* Aim of the task
Reproduce the rows below verbatim, from their beginning up to and including the line that contains "Which label corresponds". Leave the pictures out of your copy.

* Supplied records
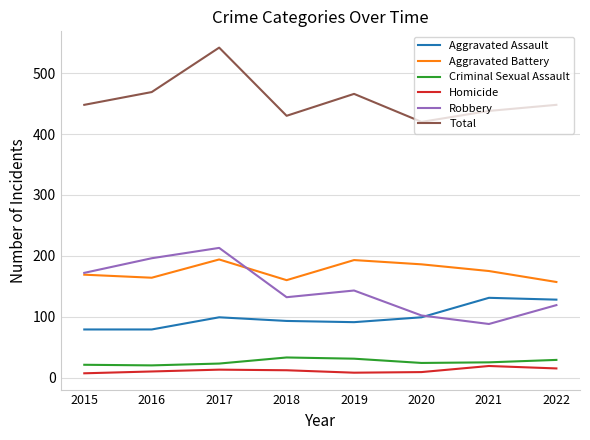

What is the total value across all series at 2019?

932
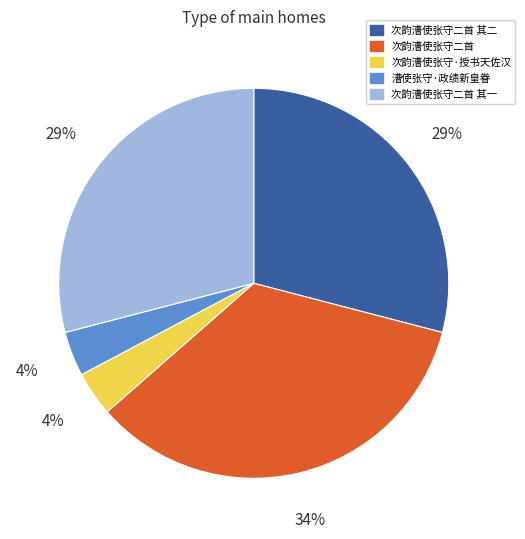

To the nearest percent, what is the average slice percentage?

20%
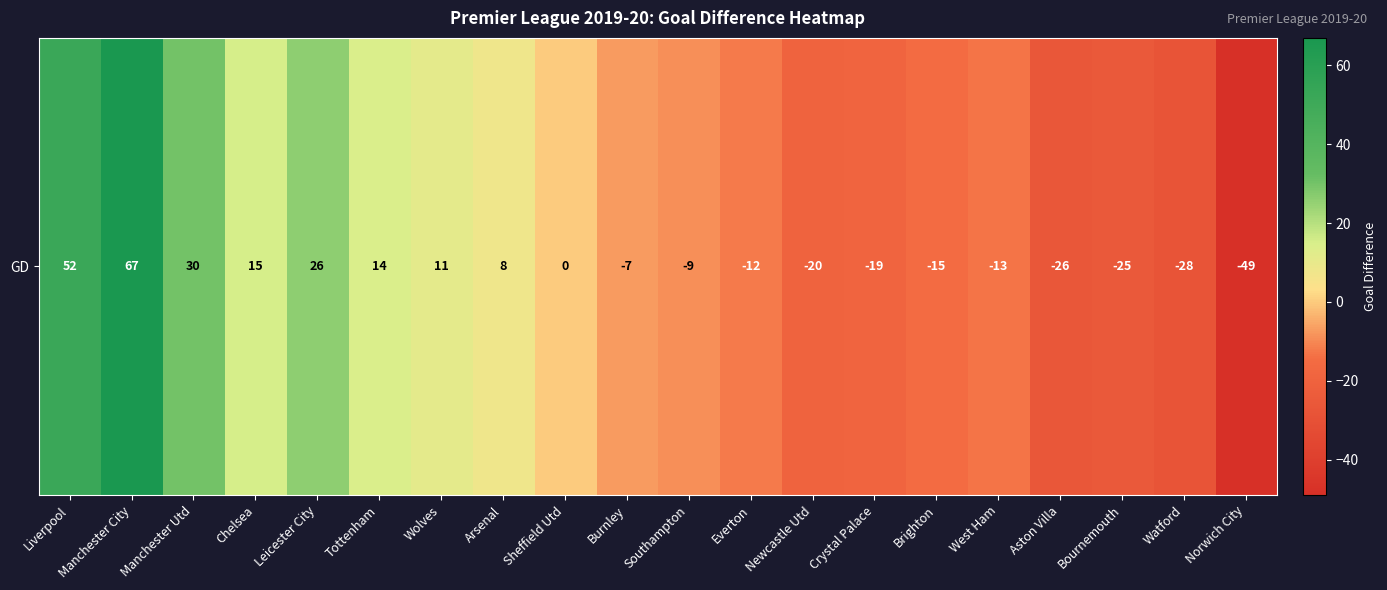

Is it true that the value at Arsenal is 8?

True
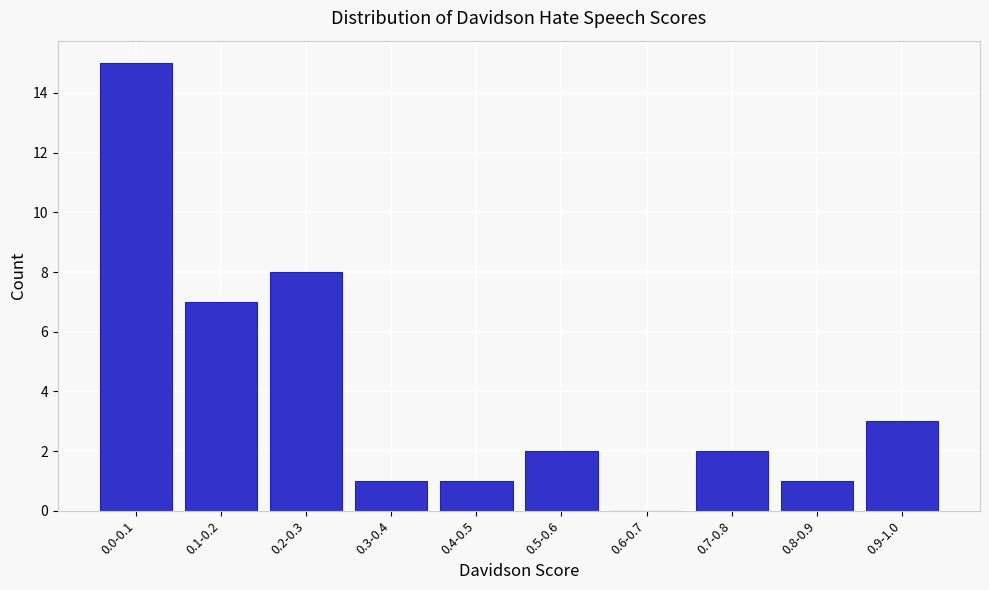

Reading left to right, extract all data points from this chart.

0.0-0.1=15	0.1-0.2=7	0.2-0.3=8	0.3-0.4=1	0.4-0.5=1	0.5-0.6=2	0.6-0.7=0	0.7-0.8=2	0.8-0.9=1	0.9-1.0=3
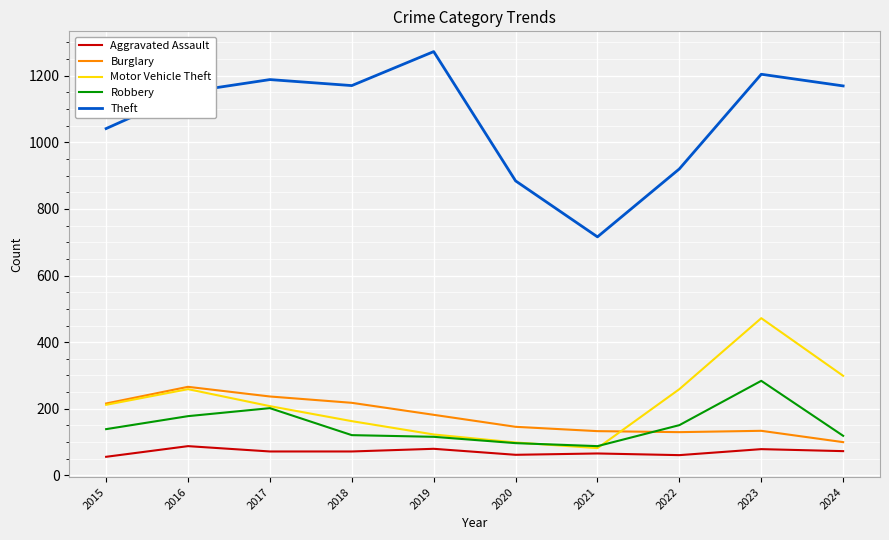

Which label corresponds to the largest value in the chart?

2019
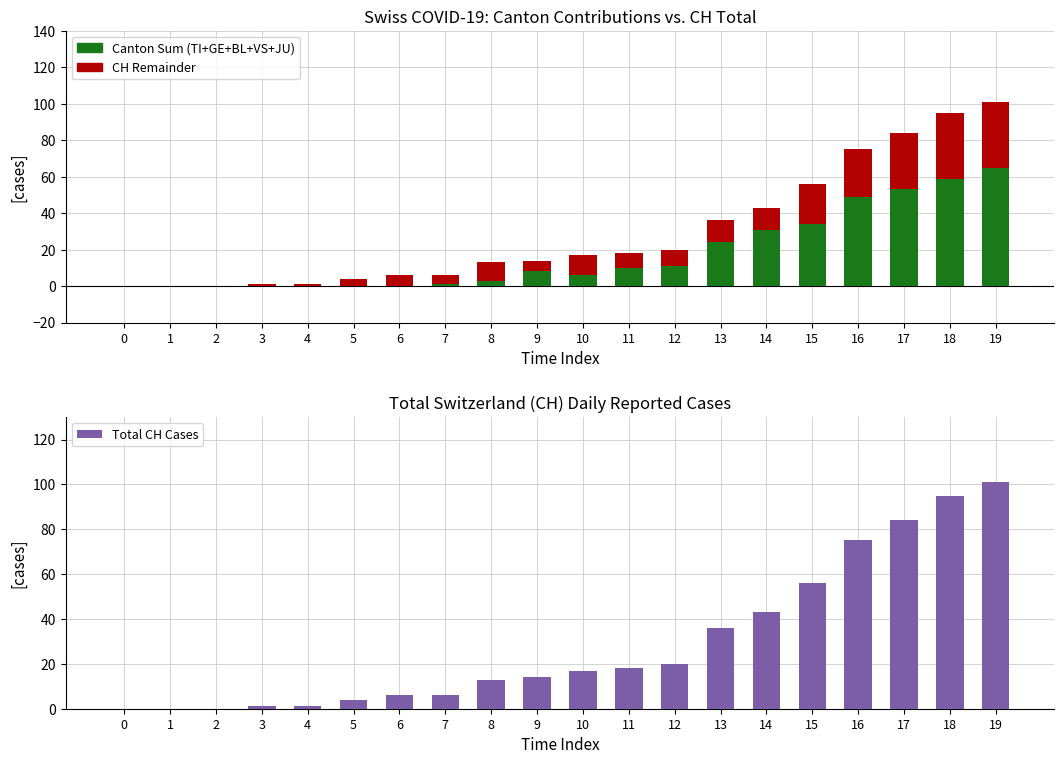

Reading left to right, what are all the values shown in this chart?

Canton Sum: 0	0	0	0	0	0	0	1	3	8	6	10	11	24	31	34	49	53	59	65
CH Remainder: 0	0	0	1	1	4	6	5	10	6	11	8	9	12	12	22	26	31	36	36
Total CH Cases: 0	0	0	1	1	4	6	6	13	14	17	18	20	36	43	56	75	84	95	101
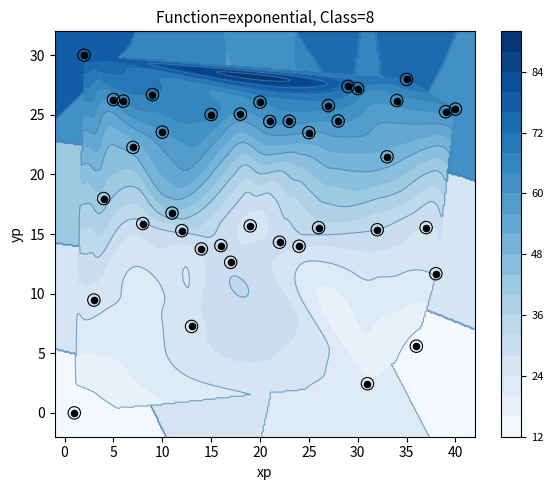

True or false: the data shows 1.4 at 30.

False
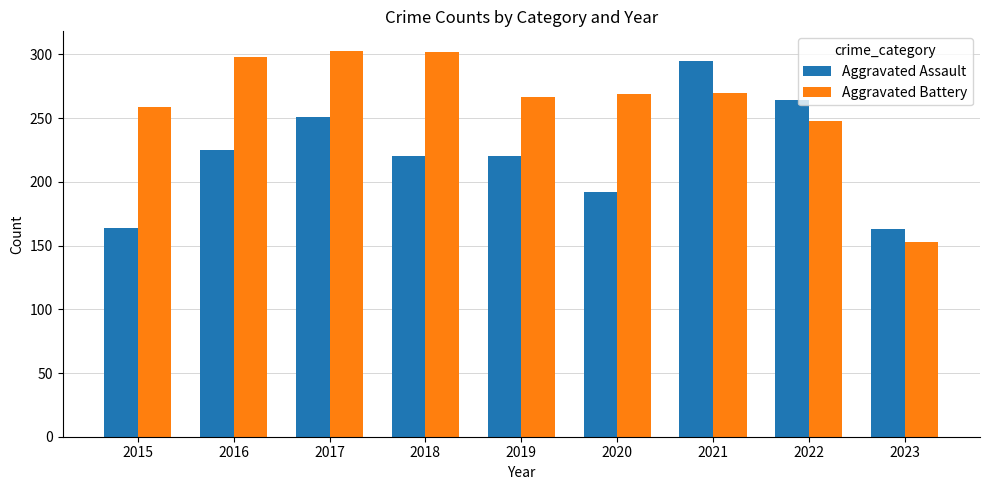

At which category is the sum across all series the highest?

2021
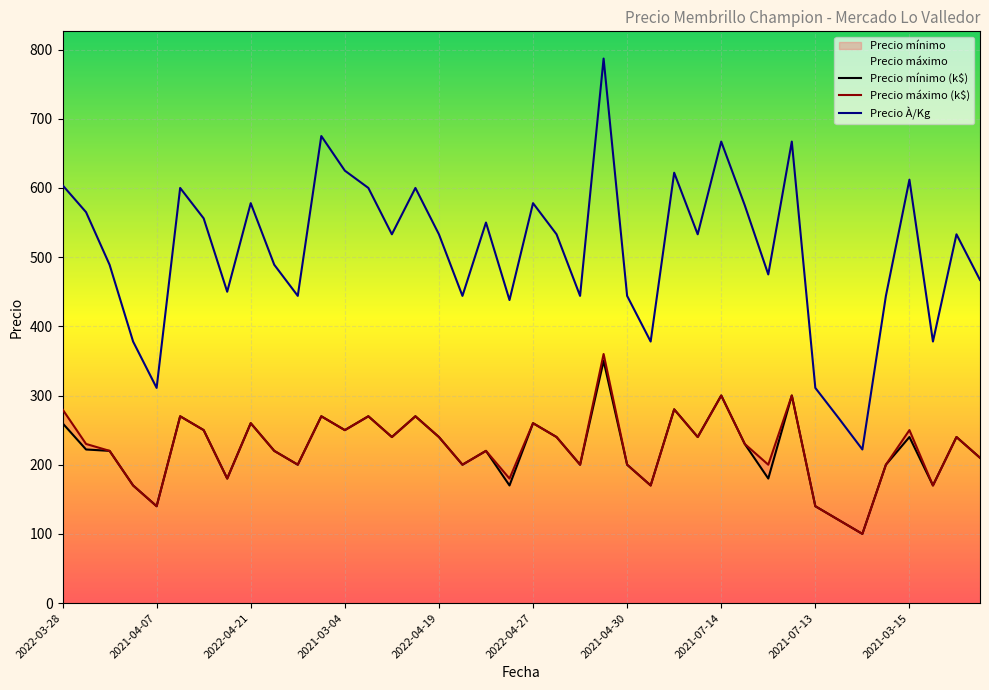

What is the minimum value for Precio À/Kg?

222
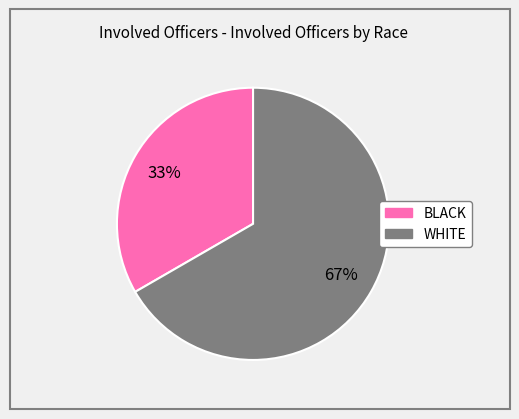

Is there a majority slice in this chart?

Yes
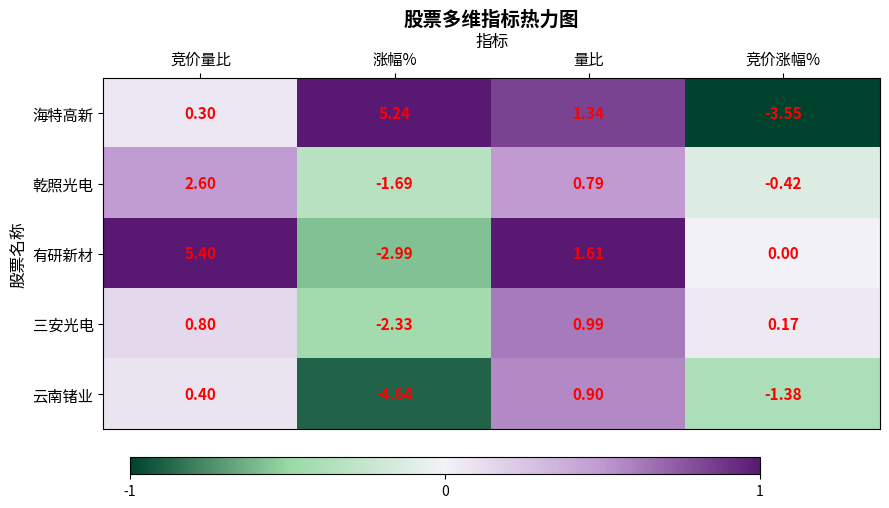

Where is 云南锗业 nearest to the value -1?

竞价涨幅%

* Solution for this exercise
What is the total value across all series at 2019?

932

To the nearest percent, what is the average slice percentage?

20%

Is it true that the value at Arsenal is 8?

True

Reading left to right, extract all data points from this chart.

0.0-0.1=15	0.1-0.2=7	0.2-0.3=8	0.3-0.4=1	0.4-0.5=1	0.5-0.6=2	0.6-0.7=0	0.7-0.8=2	0.8-0.9=1	0.9-1.0=3

Which label corresponds to the largest value in the chart?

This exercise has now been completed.